Et si la manière de nous comporter à table ou nos choix au restaurant étaient déterminés par notre inconscient ? C’est ce que suppose la gastrophysique, qui étudie l’ensemble des facteurs modifiant notre expérience alimentaire.

C’est l’histoire d’une petite tapenade, achetée sur un marché artisanal du sud de la France. Dès la première bouchée, ce fût l’amour fou. Dans la villa de location, avec le bruit des cigales et la douce chaleur du soleil couchant en arrière-fond, c’était même la star de l’apéritif ! De quoi se décider à en acheter un second pot avant le départ, pour ramener un bout de Provence à la maison.

Une soirée entre amis, quelques mois plus tard. L’occasion parfaite de leur faire goûter ce coup de coeur. Et là... déception. La magie n’est plus. La superbe tapenade des vacances s’est transformée en purée d’olives quelconque. C’est pourtant le même produit. Mais le cadre a changé et, avec lui, l’expérience gustative. La scène a pour vous un air de déjà vu ? Comme tout le monde, vous avez donc déjà expérimenté un phénomène gastrophysique ! Un néologisme inventé par Charles Spence, professeur de psychologie expérimentale au Sommerville College, qui analyse depuis des années  » l’ensemble des facteurs qui influencent notre expérience multisensorielle en mangeant ou buvant« .

Bien plus qu’une affaire de papilles

C’est que, pour ce scientifique, l’action de se nourrir (et le plaisir qui en découle) est plus qu’une simple affaire de nutrition ou de papilles gustatives. Concrètement, nos envies, notre appétit, notre répugnance ou notre attraction pour certains aliments, voire le goût et les odeurs seraient influencés par une quantité assez incroyable de facteurs, liés aux aliments eux-mêmes ou à l’environnement qui les entoure. Des données captées par notre cerveau, interagissant les unes avec les autres pour s’annuler ou se renforcer, le plus souvent de manière inconsciente.

 » Où qu’on mange, que ce soit dans un restaurant à l’aveugle ou dans un étoilé Michelin, l’atmosphère, la vision, les bruits, l’odeur et même la sensation que procure la chaise sur laquelle nous sommes assis (sans même parler de la taille de la table ou de sa forme), tout influence notre perception ou notre comportement, parfois très subtilement « , explique le psychologue britannique. Si l’affirmation peut sembler tirée par les cheveux, elle n’en est pas moins confirmée par de nombreuses études scientifiques, parfois cocasses, compilées dans un livre (*).
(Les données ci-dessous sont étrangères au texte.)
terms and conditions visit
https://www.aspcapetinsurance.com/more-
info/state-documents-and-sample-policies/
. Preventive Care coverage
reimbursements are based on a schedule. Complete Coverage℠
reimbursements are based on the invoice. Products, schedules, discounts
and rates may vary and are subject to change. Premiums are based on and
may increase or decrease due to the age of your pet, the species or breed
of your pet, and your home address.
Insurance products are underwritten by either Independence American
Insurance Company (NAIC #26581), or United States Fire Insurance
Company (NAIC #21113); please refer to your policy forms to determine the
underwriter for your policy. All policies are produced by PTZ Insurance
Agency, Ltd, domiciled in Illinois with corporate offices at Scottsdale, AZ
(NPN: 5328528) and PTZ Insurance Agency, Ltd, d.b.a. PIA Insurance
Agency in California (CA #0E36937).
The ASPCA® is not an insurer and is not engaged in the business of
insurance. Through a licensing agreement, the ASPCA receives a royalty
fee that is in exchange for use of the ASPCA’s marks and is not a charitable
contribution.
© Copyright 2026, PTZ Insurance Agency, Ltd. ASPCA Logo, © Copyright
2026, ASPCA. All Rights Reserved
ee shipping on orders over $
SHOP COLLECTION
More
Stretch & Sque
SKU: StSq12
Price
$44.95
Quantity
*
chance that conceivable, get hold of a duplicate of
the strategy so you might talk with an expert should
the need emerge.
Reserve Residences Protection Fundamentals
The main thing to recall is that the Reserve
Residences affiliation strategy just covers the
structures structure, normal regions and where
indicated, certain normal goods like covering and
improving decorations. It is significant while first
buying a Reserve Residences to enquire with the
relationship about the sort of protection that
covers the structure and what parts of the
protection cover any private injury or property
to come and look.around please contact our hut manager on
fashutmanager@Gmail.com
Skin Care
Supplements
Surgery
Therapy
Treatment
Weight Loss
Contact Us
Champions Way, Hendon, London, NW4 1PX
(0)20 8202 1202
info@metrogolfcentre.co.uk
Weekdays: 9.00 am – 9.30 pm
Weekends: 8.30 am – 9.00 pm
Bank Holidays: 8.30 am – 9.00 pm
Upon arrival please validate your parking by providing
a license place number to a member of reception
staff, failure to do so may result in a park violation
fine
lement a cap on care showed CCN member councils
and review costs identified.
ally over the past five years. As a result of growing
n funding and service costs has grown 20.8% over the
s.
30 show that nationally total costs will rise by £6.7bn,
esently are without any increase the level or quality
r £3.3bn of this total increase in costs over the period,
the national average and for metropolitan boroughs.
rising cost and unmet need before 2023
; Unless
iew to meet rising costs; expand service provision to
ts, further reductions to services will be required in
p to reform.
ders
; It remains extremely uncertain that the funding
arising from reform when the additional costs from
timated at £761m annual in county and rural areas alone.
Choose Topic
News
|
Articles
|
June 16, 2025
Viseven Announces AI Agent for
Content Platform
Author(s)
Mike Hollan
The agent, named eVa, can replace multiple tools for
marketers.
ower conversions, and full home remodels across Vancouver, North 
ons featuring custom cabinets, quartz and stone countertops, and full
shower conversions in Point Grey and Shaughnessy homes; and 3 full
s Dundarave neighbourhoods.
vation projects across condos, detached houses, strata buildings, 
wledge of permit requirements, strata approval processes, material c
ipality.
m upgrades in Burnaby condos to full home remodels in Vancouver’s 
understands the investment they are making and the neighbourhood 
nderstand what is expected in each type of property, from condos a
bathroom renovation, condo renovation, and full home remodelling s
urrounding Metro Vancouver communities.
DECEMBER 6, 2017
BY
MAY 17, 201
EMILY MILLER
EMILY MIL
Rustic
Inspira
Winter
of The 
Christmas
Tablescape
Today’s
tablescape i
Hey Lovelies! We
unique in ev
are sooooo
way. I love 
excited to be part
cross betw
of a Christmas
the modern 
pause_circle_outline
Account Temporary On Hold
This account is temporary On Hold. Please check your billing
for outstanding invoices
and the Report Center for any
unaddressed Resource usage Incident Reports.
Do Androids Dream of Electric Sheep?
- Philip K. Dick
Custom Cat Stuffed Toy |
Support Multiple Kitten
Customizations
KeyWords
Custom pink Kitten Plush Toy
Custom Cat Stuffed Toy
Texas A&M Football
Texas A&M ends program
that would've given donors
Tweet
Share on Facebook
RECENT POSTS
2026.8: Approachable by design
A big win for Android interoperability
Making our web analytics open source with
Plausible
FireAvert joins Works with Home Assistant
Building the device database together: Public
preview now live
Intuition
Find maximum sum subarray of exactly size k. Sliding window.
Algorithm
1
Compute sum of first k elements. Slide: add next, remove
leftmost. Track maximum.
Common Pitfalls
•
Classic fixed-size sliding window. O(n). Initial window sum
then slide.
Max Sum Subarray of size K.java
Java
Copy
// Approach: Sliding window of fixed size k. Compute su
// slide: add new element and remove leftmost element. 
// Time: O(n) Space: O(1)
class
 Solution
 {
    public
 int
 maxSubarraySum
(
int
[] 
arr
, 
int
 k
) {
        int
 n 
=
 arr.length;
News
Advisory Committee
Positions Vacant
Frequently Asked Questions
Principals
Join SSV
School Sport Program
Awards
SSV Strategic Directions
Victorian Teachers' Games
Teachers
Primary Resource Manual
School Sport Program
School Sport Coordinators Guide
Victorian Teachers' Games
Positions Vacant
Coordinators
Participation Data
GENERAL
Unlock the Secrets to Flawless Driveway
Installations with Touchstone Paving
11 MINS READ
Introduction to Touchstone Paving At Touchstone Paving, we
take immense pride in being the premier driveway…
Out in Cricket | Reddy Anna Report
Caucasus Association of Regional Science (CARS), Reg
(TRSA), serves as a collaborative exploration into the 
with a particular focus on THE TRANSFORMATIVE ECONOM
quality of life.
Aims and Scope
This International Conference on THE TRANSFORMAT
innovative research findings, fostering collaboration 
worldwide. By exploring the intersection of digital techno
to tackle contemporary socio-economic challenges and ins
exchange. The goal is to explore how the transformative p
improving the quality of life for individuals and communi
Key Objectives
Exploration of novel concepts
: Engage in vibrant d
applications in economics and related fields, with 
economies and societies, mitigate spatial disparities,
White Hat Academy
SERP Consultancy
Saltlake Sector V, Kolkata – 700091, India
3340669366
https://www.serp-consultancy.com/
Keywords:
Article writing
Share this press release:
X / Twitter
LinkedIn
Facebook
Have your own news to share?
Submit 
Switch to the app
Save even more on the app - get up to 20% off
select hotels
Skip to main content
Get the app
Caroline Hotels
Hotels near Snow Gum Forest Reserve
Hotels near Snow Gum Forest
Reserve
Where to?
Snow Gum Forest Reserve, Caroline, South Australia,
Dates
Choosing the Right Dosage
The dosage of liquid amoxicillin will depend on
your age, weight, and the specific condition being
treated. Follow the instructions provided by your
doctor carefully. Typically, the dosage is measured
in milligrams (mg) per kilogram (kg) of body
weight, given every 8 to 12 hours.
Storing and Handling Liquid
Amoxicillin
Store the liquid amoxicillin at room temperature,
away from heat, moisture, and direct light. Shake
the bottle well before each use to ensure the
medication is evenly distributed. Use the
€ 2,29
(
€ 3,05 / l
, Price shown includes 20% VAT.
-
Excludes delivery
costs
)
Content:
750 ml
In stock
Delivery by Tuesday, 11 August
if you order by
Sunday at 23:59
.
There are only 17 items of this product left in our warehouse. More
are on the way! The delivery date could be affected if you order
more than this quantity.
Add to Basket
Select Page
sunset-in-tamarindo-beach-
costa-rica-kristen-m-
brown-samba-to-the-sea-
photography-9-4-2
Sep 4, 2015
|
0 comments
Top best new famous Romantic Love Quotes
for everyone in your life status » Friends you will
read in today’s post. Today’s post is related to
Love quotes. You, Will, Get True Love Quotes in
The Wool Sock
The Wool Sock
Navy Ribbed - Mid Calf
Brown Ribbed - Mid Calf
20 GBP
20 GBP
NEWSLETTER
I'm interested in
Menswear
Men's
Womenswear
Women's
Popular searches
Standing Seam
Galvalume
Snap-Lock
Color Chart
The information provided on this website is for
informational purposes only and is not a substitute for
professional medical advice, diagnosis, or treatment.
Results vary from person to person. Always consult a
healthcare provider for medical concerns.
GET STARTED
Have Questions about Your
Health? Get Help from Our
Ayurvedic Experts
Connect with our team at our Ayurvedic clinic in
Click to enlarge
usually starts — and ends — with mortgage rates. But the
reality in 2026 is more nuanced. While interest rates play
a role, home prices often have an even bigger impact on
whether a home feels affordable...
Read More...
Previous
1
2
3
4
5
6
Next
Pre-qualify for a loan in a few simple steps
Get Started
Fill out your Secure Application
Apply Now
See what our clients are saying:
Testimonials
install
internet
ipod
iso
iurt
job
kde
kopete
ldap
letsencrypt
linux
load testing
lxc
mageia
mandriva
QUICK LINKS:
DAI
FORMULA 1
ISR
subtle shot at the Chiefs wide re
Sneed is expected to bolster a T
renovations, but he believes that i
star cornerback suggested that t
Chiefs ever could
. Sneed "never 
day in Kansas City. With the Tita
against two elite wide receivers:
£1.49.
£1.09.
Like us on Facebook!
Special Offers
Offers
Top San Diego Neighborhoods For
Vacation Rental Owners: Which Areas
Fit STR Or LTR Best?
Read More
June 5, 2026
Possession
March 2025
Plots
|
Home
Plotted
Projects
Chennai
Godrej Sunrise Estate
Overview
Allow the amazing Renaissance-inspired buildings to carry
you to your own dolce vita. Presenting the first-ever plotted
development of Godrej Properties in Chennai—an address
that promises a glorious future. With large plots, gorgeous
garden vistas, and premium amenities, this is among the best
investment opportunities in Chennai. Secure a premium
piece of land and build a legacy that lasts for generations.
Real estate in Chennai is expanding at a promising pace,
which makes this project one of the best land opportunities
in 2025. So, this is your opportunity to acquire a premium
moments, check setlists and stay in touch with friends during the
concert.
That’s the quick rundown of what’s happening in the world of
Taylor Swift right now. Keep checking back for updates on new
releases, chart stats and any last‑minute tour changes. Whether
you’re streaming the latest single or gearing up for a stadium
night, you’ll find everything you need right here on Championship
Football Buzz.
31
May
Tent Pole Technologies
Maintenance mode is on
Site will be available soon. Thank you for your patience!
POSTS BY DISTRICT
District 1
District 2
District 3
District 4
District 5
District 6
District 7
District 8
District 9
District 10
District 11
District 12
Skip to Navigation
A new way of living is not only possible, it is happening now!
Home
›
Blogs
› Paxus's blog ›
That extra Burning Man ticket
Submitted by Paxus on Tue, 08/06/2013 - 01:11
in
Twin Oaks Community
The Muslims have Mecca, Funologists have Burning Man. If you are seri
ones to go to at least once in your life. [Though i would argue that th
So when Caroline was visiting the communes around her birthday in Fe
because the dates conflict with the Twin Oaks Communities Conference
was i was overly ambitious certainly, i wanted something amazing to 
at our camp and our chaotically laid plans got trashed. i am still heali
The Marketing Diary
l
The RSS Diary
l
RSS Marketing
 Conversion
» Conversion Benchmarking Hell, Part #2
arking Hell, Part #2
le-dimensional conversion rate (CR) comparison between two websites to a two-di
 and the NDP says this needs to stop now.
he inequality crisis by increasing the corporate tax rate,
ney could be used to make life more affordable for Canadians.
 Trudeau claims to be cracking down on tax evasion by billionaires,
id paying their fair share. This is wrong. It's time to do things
(*)Gastrophysics, the new science of eating, Pr Charles Spence, Viking, Penguin Books, 2017

Cerveau, tu débloques

Nos sens auraient ici une énorme influence (voir encadrés), mais pas que. Même en essayant d’en faire abstraction, notre cerveau serait empli d’idées reçues qui viendraient jusqu’à parasiter notre sens du goût. Sauf s’il s’agit d’une véritable piquette imbuvable, une bouteille de vin sera ainsi considérée comme meilleure si elle est présentée comme plus chère. Dans un autre registre, à la fin des années 90, un célèbre restaurateur anglais a connu une forte déconvenue avec sa « glace à la bisque de crabe » : celle-ci était considérée – à tort – comme trop salée par les dégustateurs, car leur inconscient associait automatiquement la crème glacée à la saveur sucrée.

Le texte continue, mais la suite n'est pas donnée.